GIVEN PROBLEM
State how many lines in the records below contain the string "left" with its case matched exactly, and give only the number.

INFORMATION SUPPLIED
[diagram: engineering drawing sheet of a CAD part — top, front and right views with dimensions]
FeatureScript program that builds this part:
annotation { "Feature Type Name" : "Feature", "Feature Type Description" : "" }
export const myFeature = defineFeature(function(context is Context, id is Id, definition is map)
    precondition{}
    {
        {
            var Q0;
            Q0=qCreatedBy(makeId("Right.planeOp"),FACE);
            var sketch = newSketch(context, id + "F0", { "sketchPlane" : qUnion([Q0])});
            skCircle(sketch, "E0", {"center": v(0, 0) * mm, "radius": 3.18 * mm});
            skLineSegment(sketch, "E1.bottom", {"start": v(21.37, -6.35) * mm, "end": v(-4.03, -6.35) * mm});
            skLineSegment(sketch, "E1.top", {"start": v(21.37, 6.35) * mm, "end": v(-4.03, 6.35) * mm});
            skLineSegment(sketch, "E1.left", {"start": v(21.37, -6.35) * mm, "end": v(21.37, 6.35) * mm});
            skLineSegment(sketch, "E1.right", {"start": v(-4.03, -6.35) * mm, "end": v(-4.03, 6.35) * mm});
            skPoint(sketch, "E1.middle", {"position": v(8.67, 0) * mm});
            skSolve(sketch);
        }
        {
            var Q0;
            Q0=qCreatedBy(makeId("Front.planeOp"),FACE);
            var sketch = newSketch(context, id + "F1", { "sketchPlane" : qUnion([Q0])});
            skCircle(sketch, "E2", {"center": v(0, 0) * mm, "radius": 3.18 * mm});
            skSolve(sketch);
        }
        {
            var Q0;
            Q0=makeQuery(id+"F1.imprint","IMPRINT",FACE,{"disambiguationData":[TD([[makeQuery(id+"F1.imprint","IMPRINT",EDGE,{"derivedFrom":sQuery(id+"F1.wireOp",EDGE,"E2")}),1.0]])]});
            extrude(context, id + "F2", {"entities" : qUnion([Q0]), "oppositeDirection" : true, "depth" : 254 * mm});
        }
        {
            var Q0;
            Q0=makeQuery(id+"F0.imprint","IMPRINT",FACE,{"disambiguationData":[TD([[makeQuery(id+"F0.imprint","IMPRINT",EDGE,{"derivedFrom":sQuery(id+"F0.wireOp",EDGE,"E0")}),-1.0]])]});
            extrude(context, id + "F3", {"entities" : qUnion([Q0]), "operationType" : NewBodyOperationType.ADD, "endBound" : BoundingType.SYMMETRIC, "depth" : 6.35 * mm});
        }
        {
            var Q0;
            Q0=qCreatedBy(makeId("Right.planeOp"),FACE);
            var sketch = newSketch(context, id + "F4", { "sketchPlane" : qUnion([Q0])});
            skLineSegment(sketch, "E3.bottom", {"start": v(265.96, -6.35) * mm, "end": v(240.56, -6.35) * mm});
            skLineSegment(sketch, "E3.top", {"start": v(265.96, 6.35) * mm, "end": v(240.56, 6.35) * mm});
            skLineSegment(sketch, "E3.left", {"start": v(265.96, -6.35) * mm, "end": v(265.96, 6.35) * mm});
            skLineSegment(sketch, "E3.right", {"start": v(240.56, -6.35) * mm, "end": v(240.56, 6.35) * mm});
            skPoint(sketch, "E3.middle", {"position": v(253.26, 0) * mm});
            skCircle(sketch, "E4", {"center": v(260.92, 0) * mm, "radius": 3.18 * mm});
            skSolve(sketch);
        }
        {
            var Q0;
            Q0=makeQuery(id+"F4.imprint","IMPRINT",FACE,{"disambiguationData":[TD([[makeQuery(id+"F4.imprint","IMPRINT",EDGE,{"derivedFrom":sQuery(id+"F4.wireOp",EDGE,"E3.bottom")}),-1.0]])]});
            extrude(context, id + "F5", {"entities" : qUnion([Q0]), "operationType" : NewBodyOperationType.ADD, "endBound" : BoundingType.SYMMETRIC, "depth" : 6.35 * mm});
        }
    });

CORRECT ANSWER
2